En algún punto, uno de los costados más irónicos que plantea Buenos Días, noche es que los que secuestraron a Aldo Moro, líder del partido cristiano, eran en realidad tanto o más religiosos que él. Porque los militantes de la película se sostienen en la fe en el proletariado y en la idea de una historia que terminará reivindicándolos del mismo modo que un creyente se sostiene en la fe en su Mesías y espera una salvación inexplicable. Sin ir más lejos, estos jóvenes revolucionarios que muestra Bellocchio parecen más inofensivos y menos desagradables que el retrato que el director haría unos años más adelante de Mussollini en la extraordinaria Vincere, donde se nos muestra un dictador que desde un principio renuncia a la religión y que expone la idea de rechazar un dios todopoderoso, para luego abrazar la causa de un fascismo tan místico y tan creyente en los Mesías intocables como la más reaccionaria de las visiones eclesiásticas.

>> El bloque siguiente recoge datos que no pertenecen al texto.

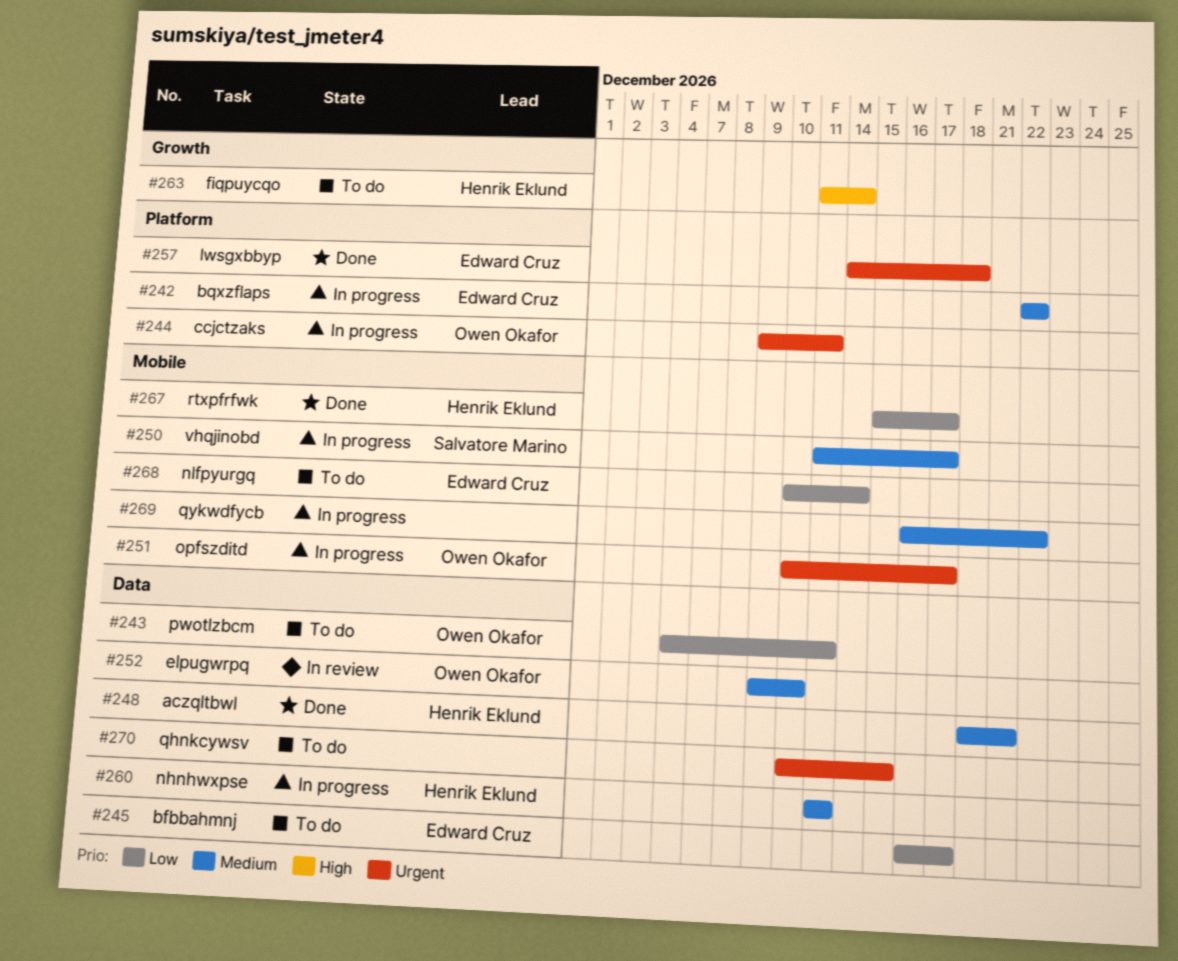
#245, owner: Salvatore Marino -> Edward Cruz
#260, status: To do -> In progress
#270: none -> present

En alguna medida, también, Buenos días, noche parece la antítesis perfecta de la argentina Secuestro y Muerte (2010), película de Rafael Filippelli que narra el secuestro y asesinato de Aramburu. Ahí donde Filippelli cree que lo mejor es asumir una posición absolutamente neutral y una puesta ascética de claras reminiscencias bressonianas para filmar una historia que no quiere juzgar sino mirar a la distancia, Bellocchio decide por el contrario hacer una obra apasionada en la que toma una posición crítica muy clara respecto de sus personajes y sobre todo respecto de un fanatismo –un asunto que ha obsesionado a este director italiano en los últimos años, a juzgar por La hora de la religión, Hermana mía o la mencionada Vincere- al que el realizador mira, al mismo tiempo, con horror y curiosidad.